## ACTIVITY
Repeat the entries from the start through the line containing "0.001904, 0.513276, 0.380508]]", both ends included, leaving out the pictures.

## THE RECORDS
────────────────
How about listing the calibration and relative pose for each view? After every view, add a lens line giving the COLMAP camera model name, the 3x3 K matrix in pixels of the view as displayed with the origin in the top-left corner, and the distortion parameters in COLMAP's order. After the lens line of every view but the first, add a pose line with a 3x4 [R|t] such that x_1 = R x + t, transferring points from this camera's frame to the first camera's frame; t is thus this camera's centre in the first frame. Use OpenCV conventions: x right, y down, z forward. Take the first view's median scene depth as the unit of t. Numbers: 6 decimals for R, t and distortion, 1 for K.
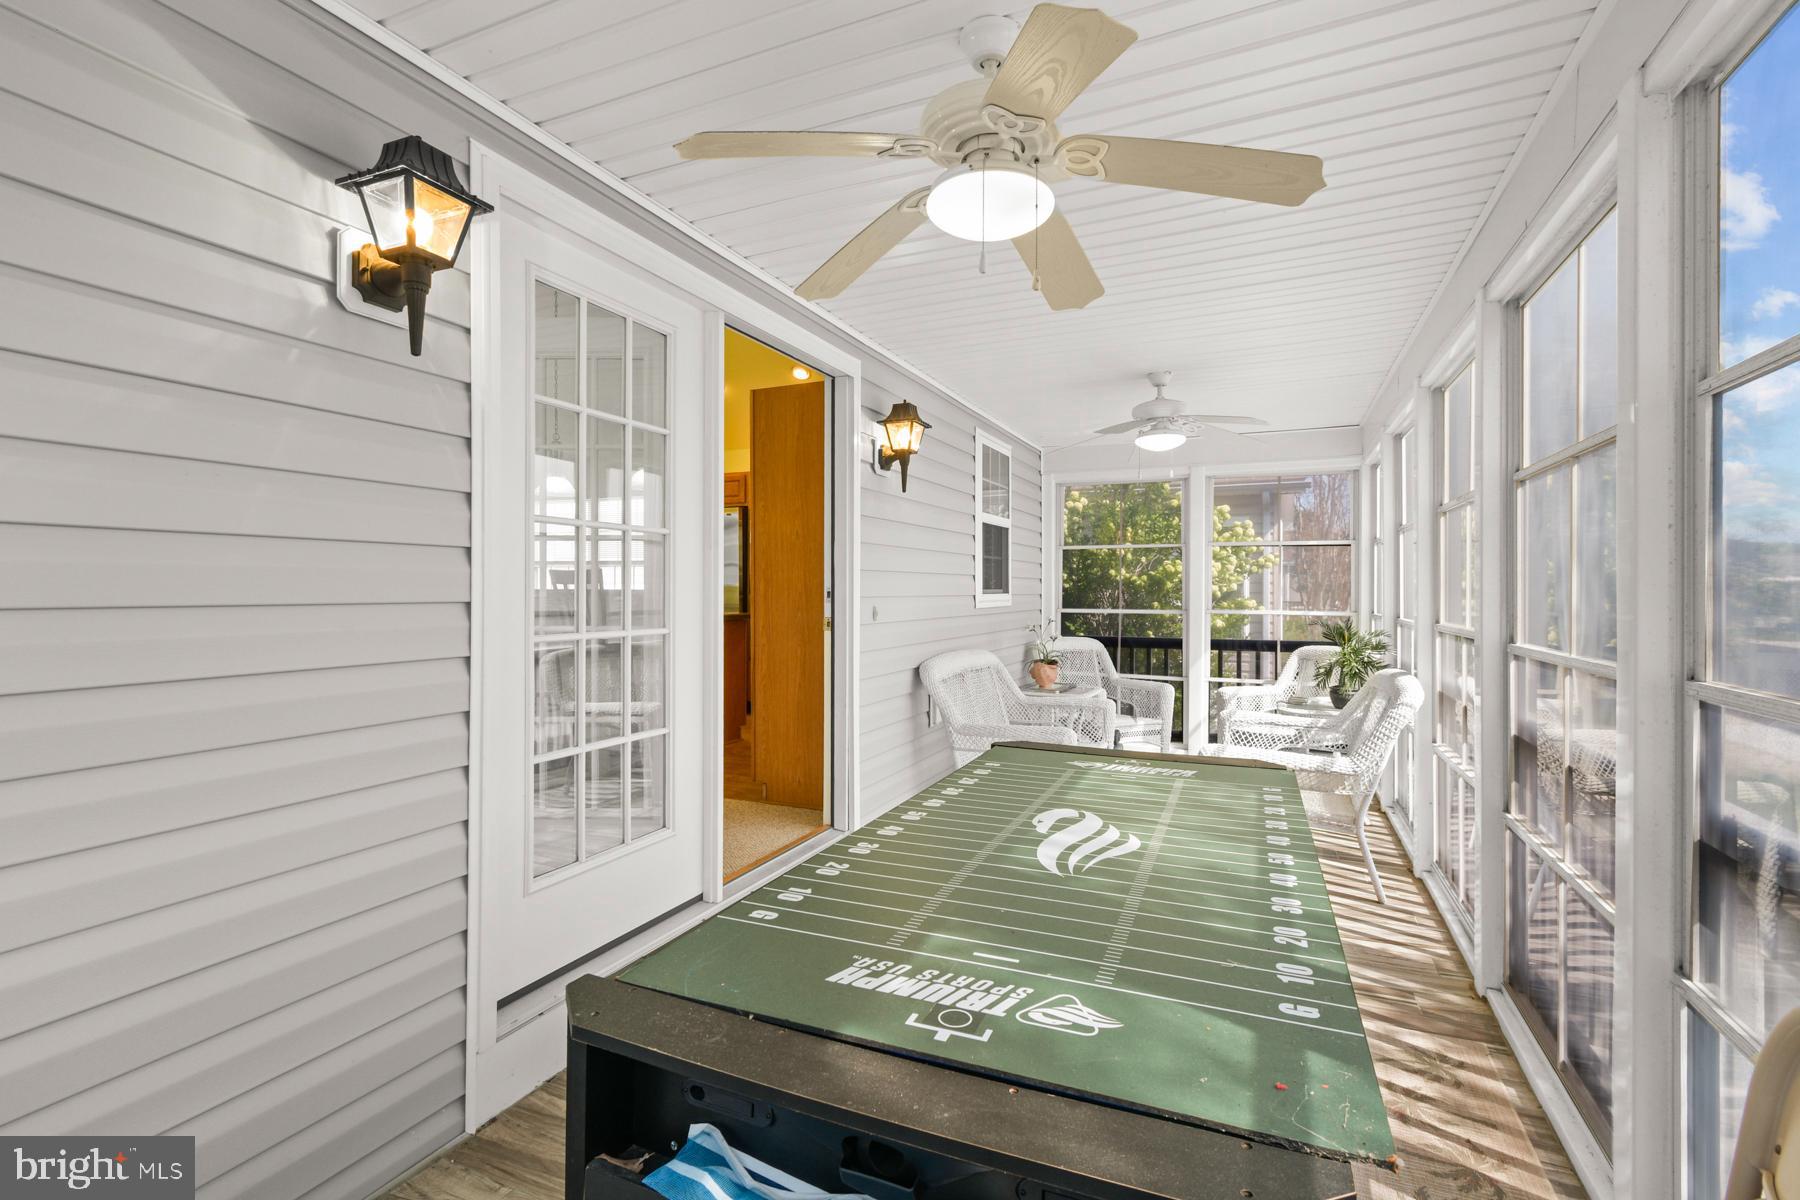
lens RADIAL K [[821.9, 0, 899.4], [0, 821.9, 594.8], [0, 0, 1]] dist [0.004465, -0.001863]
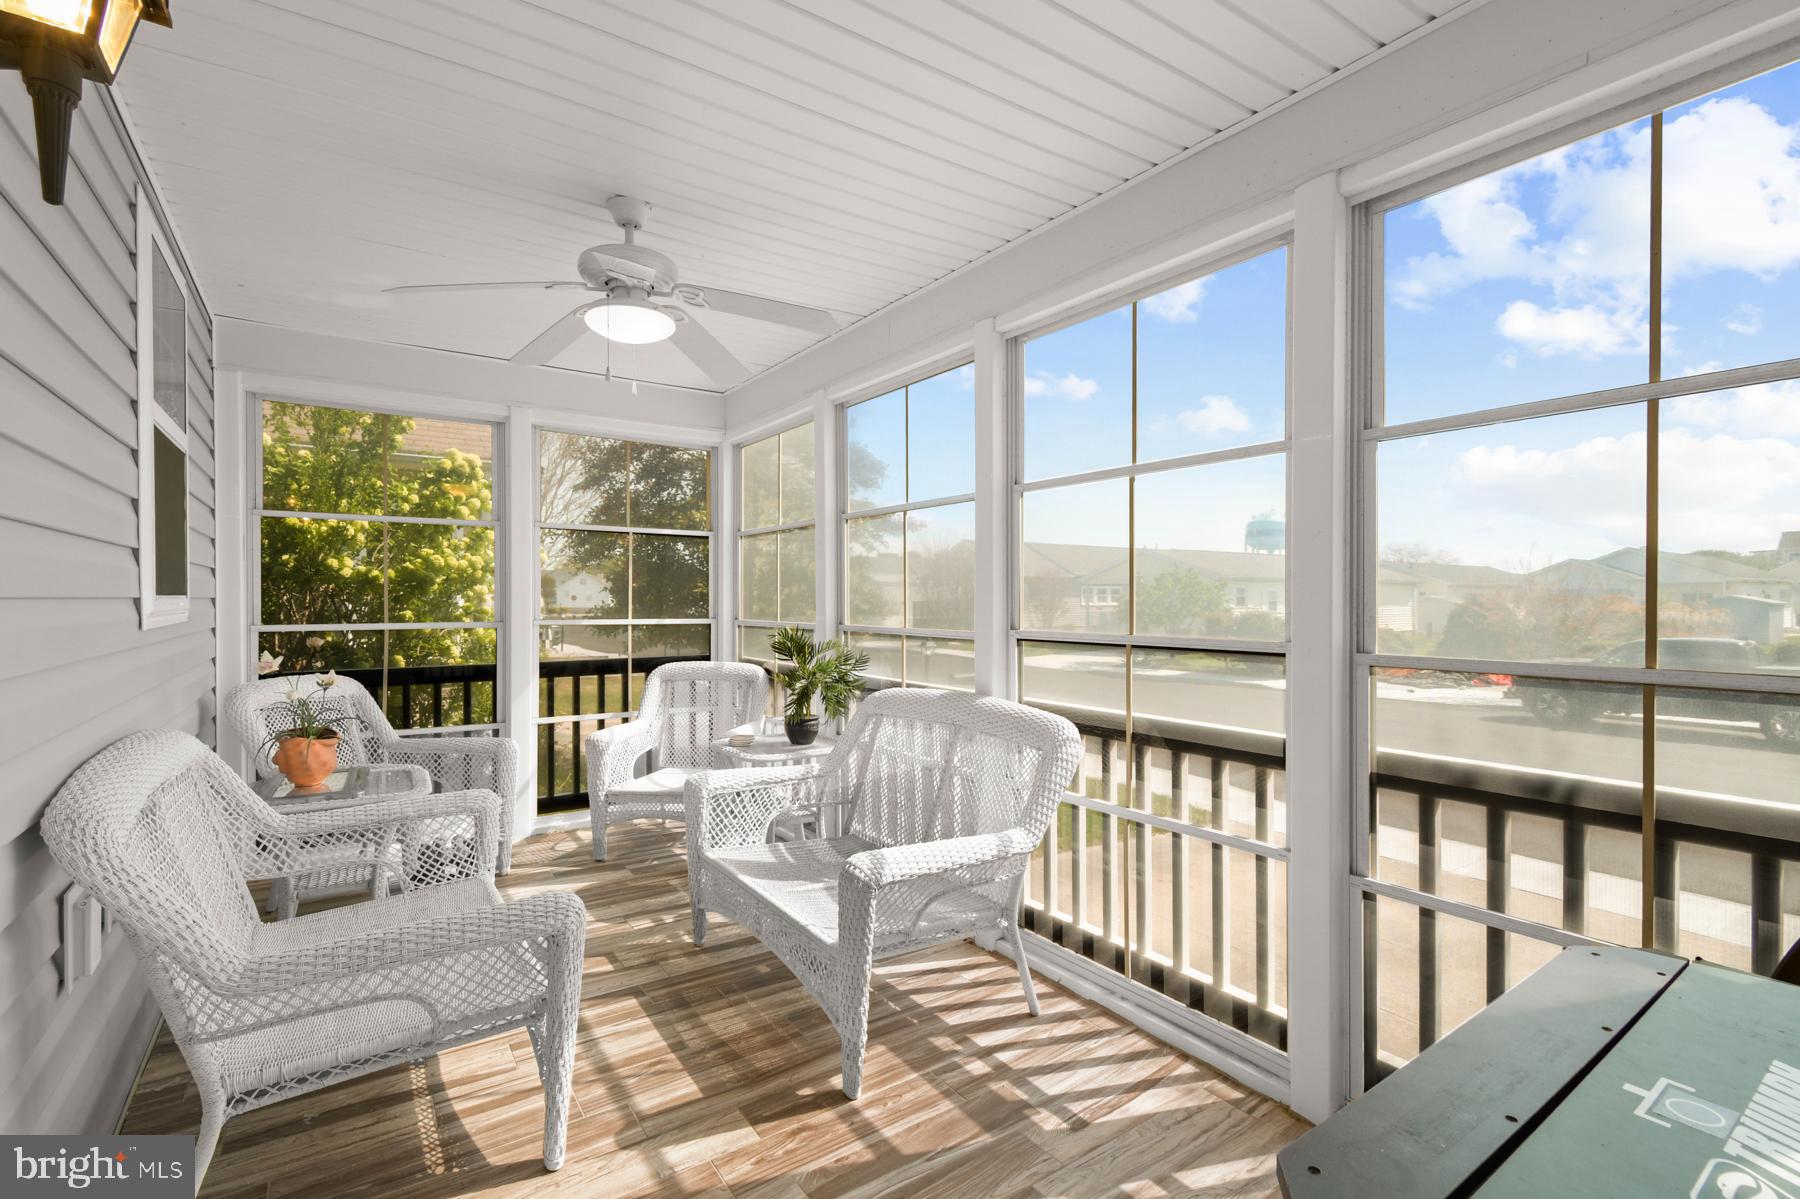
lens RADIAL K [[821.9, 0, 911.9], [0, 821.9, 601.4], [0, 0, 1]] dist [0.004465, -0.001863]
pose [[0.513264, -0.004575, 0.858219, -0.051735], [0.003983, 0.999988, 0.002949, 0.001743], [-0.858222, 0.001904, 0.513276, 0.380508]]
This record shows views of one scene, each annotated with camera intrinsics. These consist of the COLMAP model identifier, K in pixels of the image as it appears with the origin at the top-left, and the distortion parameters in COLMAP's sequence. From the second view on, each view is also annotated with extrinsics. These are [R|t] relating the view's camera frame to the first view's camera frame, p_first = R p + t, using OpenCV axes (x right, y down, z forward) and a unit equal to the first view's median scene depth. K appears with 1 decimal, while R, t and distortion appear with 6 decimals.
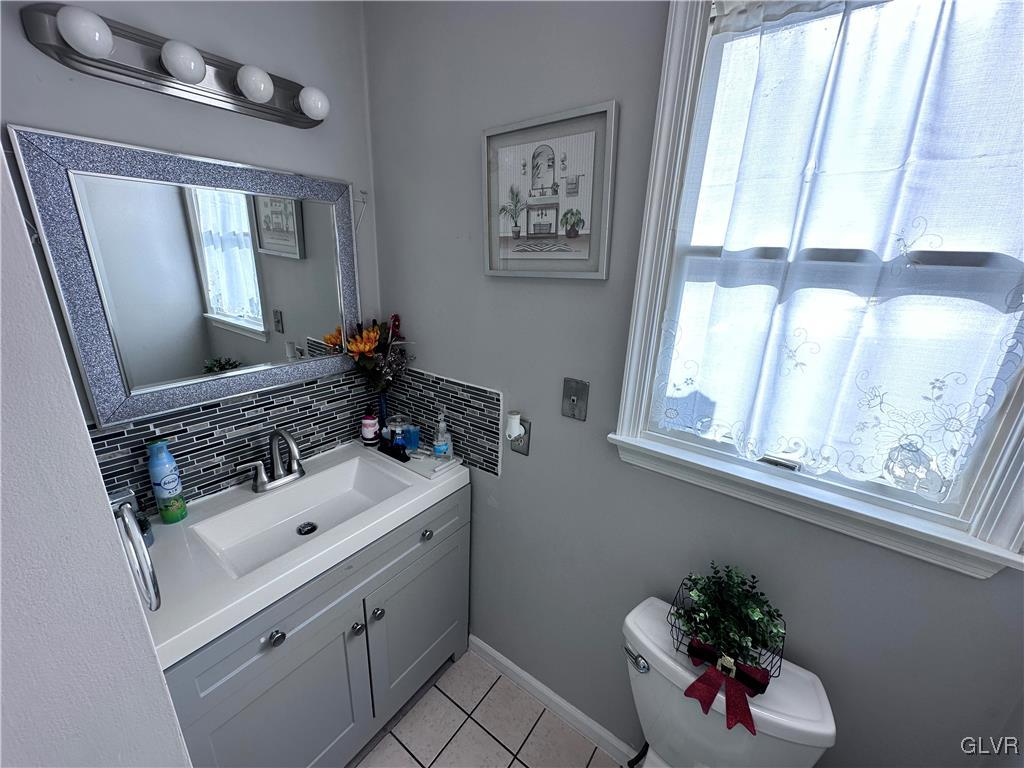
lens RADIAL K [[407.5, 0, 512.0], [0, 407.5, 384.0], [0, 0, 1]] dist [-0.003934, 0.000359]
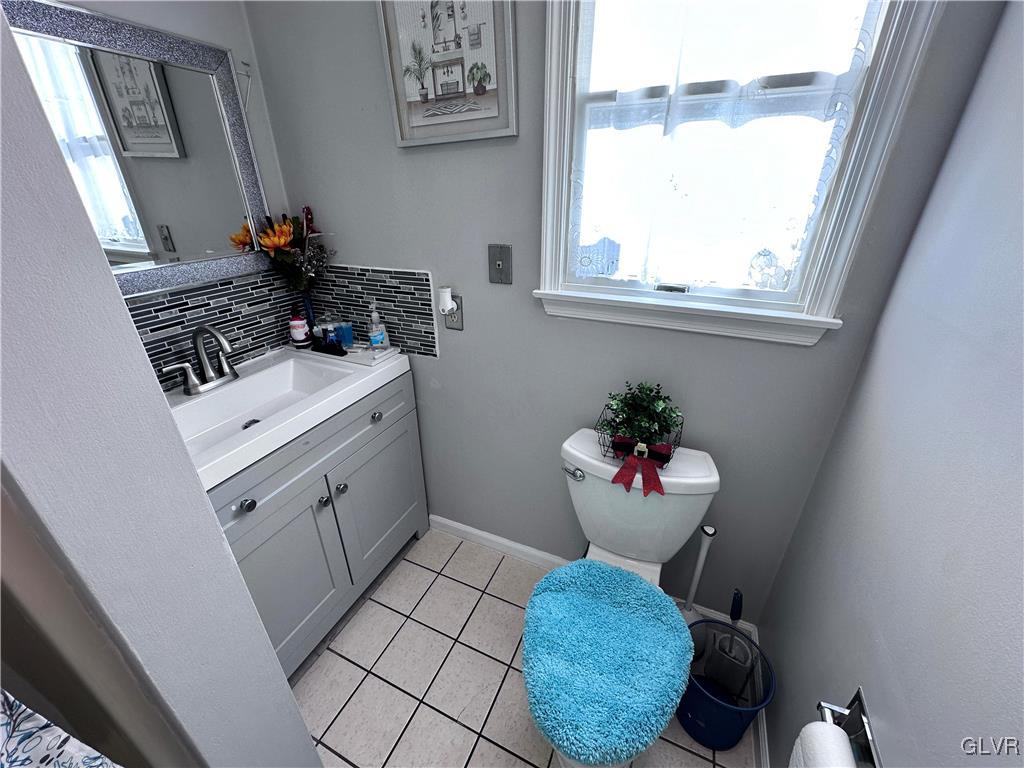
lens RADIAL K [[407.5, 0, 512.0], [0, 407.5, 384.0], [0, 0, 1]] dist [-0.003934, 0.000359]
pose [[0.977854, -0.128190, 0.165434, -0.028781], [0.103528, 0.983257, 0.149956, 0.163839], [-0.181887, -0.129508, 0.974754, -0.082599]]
────────────────
## TASK ANSWER
How about listing the calibration and relative pose for each view? After every view, add a lens line giving the COLMAP camera model name, the 3x3 K matrix in pixels of the view as displayed with the origin in the top-left corner, and the distortion parameters in COLMAP's order. After the lens line of every view but the first, add a pose line with a 3x4 [R|t] such that x_1 = R x + t, transferring points from this camera's frame to the first camera's frame; t is thus this camera's centre in the first frame. Use OpenCV conventions: x right, y down, z forward. Take the first view's median scene depth as the unit of t. Numbers: 6 decimals for R, t and distortion, 1 for K.
lens RADIAL K [[821.9, 0, 899.4], [0, 821.9, 594.8], [0, 0, 1]] dist [0.004465, -0.001863]
lens RADIAL K [[821.9, 0, 911.9], [0, 821.9, 601.4], [0, 0, 1]] dist [0.004465, -0.001863]
pose [[0.513264, -0.004575, 0.858219, -0.051735], [0.003983, 0.999988, 0.002949, 0.001743], [-0.858222, 0.001904, 0.513276, 0.380508]]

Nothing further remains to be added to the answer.